Your answer should reproduce every line of the material in which the word "movement" occurs.
***** The input
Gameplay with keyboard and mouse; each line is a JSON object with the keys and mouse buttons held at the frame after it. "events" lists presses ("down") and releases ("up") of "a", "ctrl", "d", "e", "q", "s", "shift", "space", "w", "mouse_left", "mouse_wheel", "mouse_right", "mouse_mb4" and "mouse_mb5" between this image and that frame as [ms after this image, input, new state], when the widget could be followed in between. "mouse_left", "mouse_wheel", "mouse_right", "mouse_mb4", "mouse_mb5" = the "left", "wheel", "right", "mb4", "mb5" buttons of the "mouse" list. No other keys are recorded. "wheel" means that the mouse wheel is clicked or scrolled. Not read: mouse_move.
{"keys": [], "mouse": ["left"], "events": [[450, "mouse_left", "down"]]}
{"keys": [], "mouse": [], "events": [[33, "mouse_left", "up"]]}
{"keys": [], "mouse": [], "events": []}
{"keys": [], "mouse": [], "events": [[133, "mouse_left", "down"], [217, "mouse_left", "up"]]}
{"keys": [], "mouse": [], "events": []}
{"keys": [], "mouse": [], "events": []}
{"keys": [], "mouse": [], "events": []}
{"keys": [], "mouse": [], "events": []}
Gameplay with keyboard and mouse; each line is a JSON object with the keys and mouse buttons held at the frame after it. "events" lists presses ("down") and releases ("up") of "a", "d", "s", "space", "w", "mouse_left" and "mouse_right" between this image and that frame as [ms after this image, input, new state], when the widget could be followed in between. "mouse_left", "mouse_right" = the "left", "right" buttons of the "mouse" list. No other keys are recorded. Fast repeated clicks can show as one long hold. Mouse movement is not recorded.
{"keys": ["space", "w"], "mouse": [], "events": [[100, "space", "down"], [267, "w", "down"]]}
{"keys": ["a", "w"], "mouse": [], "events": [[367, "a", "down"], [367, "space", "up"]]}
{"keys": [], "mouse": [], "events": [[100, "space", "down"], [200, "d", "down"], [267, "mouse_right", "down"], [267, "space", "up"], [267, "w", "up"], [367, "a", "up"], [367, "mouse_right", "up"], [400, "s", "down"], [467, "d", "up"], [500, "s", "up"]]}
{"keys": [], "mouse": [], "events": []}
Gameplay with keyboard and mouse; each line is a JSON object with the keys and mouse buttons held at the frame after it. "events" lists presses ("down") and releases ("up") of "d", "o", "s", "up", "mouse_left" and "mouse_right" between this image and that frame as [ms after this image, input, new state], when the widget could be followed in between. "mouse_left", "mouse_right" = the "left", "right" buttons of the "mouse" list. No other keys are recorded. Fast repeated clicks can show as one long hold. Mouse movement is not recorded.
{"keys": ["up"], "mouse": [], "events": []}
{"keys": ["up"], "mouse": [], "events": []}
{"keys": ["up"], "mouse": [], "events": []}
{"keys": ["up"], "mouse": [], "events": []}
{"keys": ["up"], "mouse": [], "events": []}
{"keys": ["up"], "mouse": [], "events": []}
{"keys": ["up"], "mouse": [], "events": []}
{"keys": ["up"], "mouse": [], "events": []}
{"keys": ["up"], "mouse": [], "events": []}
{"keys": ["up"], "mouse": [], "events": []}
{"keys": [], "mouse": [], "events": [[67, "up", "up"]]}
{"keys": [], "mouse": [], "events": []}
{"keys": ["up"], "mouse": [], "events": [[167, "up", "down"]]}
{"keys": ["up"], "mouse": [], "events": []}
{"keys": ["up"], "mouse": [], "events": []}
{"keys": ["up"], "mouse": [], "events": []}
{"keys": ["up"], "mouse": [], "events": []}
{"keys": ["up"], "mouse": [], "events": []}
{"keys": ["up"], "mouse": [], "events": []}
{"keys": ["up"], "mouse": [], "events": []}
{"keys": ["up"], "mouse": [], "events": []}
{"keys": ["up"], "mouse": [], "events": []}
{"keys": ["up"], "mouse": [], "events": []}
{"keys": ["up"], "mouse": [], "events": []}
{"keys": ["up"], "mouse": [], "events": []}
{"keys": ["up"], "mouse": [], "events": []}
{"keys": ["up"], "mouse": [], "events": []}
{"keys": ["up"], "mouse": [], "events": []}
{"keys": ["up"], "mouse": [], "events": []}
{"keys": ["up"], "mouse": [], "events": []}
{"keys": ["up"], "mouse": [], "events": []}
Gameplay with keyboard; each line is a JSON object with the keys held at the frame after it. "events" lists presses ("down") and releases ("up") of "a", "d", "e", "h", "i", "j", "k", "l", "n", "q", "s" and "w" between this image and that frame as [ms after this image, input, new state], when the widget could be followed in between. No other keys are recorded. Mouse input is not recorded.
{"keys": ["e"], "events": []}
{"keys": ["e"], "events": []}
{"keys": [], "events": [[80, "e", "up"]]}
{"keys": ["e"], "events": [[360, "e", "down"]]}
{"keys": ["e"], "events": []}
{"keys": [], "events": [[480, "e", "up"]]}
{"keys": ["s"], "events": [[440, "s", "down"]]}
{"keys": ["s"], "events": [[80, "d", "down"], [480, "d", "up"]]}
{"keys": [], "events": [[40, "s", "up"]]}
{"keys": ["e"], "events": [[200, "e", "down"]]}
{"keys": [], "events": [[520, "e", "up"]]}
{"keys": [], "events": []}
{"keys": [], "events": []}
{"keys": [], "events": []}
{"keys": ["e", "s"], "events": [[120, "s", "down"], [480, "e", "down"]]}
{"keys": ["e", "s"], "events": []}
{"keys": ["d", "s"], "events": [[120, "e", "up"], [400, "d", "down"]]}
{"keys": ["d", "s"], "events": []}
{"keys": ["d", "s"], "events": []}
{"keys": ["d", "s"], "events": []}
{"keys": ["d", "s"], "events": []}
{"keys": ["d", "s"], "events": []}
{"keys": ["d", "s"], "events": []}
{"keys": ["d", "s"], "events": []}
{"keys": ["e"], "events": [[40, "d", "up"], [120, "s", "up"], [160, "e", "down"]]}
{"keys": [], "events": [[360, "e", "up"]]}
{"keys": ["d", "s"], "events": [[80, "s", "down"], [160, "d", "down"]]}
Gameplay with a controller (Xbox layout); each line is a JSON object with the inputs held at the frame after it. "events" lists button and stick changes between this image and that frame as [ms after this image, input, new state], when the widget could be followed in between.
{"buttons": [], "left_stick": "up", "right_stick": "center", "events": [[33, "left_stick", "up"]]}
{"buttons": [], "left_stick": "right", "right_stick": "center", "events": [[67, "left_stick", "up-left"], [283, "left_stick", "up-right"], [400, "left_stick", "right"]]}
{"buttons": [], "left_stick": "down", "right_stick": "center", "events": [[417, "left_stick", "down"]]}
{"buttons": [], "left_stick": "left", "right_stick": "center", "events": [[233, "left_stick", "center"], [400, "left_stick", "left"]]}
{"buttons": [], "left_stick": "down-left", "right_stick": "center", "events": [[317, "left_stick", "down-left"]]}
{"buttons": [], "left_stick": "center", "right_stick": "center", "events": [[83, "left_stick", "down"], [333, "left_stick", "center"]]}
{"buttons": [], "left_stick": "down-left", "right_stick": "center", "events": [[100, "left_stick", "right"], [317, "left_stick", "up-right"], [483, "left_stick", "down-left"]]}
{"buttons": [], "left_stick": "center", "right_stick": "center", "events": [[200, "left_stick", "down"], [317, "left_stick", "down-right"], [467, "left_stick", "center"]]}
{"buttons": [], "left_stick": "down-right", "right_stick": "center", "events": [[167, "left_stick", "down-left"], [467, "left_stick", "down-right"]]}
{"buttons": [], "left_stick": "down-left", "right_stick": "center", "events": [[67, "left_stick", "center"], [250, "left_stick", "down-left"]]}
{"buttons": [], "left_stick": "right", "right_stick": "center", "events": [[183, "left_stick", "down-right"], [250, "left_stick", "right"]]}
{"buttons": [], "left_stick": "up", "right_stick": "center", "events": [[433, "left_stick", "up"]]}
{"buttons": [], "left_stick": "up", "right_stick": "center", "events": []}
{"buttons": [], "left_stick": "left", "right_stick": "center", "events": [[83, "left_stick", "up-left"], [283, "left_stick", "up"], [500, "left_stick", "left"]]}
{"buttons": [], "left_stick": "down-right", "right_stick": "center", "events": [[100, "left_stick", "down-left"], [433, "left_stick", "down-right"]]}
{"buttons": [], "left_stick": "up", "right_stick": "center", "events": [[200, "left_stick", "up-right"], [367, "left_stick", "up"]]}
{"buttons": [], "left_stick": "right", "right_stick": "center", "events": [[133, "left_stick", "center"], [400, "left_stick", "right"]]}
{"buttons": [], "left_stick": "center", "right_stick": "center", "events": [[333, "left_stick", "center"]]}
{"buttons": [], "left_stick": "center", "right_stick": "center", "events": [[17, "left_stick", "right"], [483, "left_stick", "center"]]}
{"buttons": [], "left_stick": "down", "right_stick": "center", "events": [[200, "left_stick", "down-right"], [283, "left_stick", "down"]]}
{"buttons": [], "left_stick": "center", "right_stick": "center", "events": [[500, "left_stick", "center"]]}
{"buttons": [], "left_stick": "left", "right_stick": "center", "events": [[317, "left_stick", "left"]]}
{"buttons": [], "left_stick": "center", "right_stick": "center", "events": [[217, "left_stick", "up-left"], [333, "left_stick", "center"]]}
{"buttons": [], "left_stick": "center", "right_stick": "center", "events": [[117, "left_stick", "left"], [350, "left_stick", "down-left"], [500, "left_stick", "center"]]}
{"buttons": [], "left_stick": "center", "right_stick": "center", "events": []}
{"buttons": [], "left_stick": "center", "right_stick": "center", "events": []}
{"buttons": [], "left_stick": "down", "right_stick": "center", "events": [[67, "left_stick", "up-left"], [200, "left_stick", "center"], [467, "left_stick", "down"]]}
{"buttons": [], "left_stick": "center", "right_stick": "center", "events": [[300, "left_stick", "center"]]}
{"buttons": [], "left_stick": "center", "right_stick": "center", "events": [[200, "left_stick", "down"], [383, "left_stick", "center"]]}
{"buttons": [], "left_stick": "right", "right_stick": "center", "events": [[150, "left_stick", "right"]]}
**********
Exercise response:
Gameplay with keyboard and mouse; each line is a JSON object with the keys and mouse buttons held at the frame after it. "events" lists presses ("down") and releases ("up") of "a", "d", "s", "space", "w", "mouse_left" and "mouse_right" between this image and that frame as [ms after this image, input, new state], when the widget could be followed in between. "mouse_left", "mouse_right" = the "left", "right" buttons of the "mouse" list. No other keys are recorded. Fast repeated clicks can show as one long hold. Mouse movement is not recorded.
Gameplay with keyboard and mouse; each line is a JSON object with the keys and mouse buttons held at the frame after it. "events" lists presses ("down") and releases ("up") of "d", "o", "s", "up", "mouse_left" and "mouse_right" between this image and that frame as [ms after this image, input, new state], when the widget could be followed in between. "mouse_left", "mouse_right" = the "left", "right" buttons of the "mouse" list. No other keys are recorded. Fast repeated clicks can show as one long hold. Mouse movement is not recorded.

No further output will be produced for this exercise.